__WHAT YOU NEED TO DO__
In how many lines of the records below does the word "ученый" appear? Answer with the number alone.

+ + +

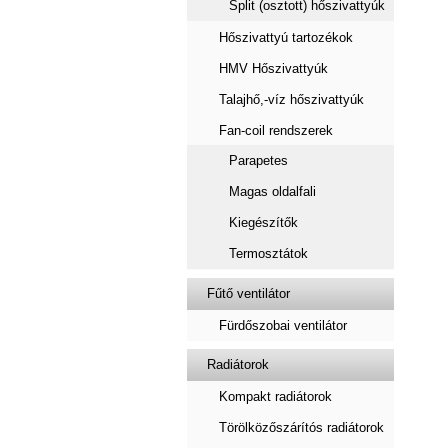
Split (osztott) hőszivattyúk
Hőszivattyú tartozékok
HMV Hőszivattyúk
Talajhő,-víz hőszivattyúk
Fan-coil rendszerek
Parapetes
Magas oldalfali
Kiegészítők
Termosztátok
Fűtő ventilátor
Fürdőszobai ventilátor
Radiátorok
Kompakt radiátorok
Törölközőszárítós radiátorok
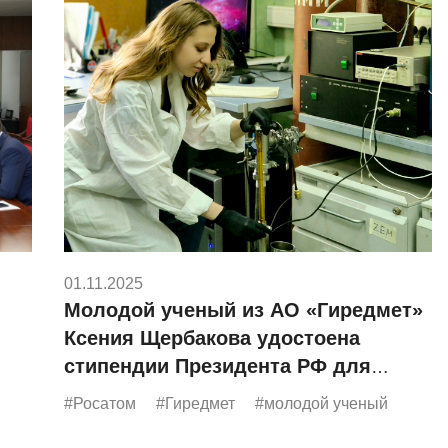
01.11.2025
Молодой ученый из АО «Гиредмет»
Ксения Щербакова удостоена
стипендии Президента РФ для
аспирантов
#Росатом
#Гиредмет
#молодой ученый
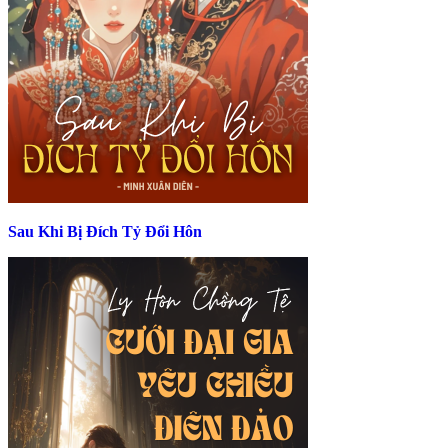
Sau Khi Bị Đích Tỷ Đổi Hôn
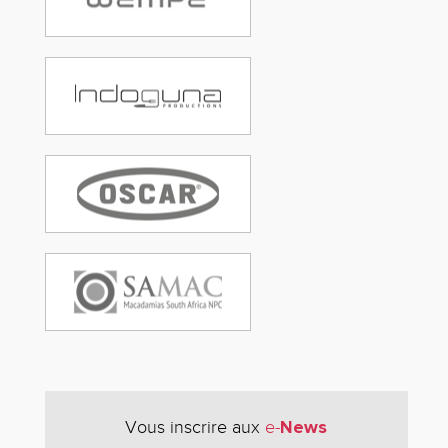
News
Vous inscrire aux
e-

+ + +

__REPLY__
2